Unsure what she was reaching for, she knew it was something delicious, inviting, and dangerous; as delicious and inviting things so often were.

Something sweet and seductive called to her from the darkness, in a voice she recognized but could not understand … a male voice with an undercurrent, as if a symphony accompanied his whisper.

There was a soft pressure upon her wrist, as if someone gripped her there, but she saw nothing. As the pressure gently increased, the whisper ceased, replaced by something lower, a purr or a growl.

When morning came, Rose's usual sharp awakening at first light was a sluggish rouse. Turning onto her side was painful; she felt heavy and ponderous. Her awareness of her bruises came to life as a punch to her ribs. Secondarily, she noticed a fresh ache in her wrist.
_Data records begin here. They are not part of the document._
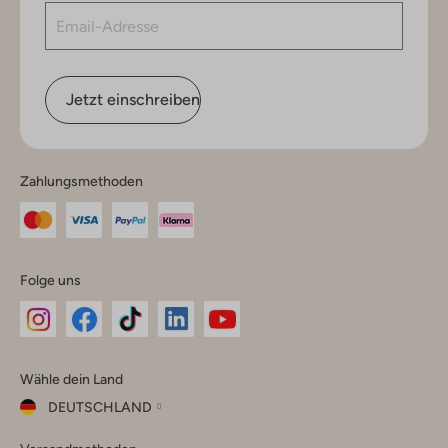
Jetzt einschreiben
Zahlungsmethoden
Folge uns
Omoda
Omoda
Omoda
Omoda
Omoda
Wähle dein Land
Instagram
Facebook
TikTok
LinkedIn
YouTube
DEUTSCHLAND
Wähle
Bringing her arm close to her face, she saw two small puncture marks upon the inner side of her wrist. The skin was not inflamed, nor were the wounds bleeding, yet she was sure those twin holes had not been there before. Perhaps she'd injured herself somehow.…

Rose looked at the window frame and from her limited vantage point saw no immediate protrusions or traces of blood. However, the window, which she was sure she had shut and locked the night before, was slightly ajar.
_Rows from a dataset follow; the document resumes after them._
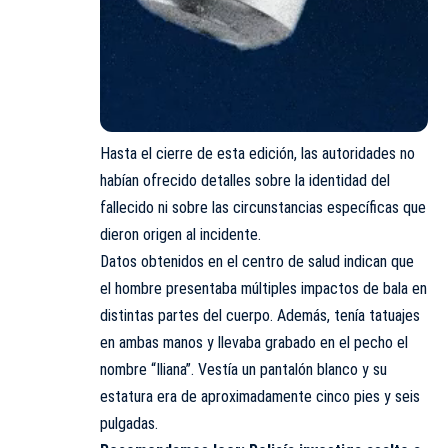
Hasta el cierre de esta edición, las autoridades no
habían ofrecido detalles sobre la identidad del
fallecido ni sobre las circunstancias específicas que
dieron origen al incidente.
Datos obtenidos en el centro de salud indican que
el hombre presentaba múltiples impactos de bala en
distintas partes del cuerpo. Además, tenía tatuajes
en ambas manos y llevaba grabado en el pecho el
nombre “Iliana”. Vestía un pantalón blanco y su
estatura era de aproximadamente cinco pies y seis
pulgadas.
The moment she sat up, the room spun, sending her back down again. Her body felt entirely made of lead. She looked at the puncture wounds. She thought about the penny dreadfuls playing in Covent Garden. The
vampir
was all the rage.

“No,” she said thickly. Even her tongue was not cooperating. “No, no, no, no…”

She tried to get out of bed. She couldn't.

To her distress, Rose realized she was unable to go to work. Her cousin wasn't able to carry a message. How was she to let anyone know she was ill? With one great heaving motion she threw her legs off the side of her bed. Her feet made a hard thump when they hit the floor and she was terrified by how little she registered the impact, by how numb her limbs felt.

An attempt to stand ended with her landing painfully on the floor. Her lip split. She tasted copper, but dimly, as if all her senses were dulled.

If she still had blood to spare, then she hadn't been bitten by a vampire. Indeed, they didn't even exist. The wounds were insect bites, surely. From a spider.

What would Spire think if she mentioned the possibility of a vampire? While she wasn't the skeptic he was, vampires would strain anyone's credulity.

It took everything in her power to drag herself inch by inch to the threshold of her bedroom. From there, she tried to call out, but her cousin's name emerged from her mouth as a numb, inelegant wail.

Her head swam miserably. The tip of her cousin's head came into view as Rose slowly, agonizingly, drew closer to the stairs: unkempt mousy brown waves beneath an askew lace cap. As the world once again grew dark around her, Rose sincerely hoped fainting into unconsciousness wasn't becoming habitual.

*   *   *

Spire arrived to find Knight back in the Millbank offices perusing some of Everhart's files on the paranormal. Blakely was nearby, sniffing, poking at, and dividing some sort of powder on the small, smooth metal table that he had claimed as his space, working to determine some of the chemistry of the event. The short, thin man was dressed in a surprisingly simple suit considering his usually flamboyant tastes, and Knight had followed his lead in wearing something simpler. It was as if the events had sobered all of them, right down to their fashion.

“Where's Rose?” Spire barked. “She said she'd be in this morning.”

“She suffered quite the fall, Mr. Spire,” Blakely replied. “I'd not expect—”

“I wanted her to stay in and rest,” Spire exclaimed angrily. “She's the one who wished to go on as if nothing happened.”

Mrs. Wilson entered in a simple black dress with a brimmed hat with a tulle veil atop the head scarf that tucked her hair from sight. “Reginald is recovering,” she assured, seeing that everyone had turned to her expectantly. She added, to Spire, “What's our plan?”

“I'd like to investigate the scene around the incident,” Spire stated. “To see if there were details I missed or if anything is still lingering there. Blakely?” Blakely looked up from examining the powder. “You'll attend with me. I'd like to think, because of your theatrical perspective and experience with crowds, you'll see things that others do not. Don't prove me wrong.”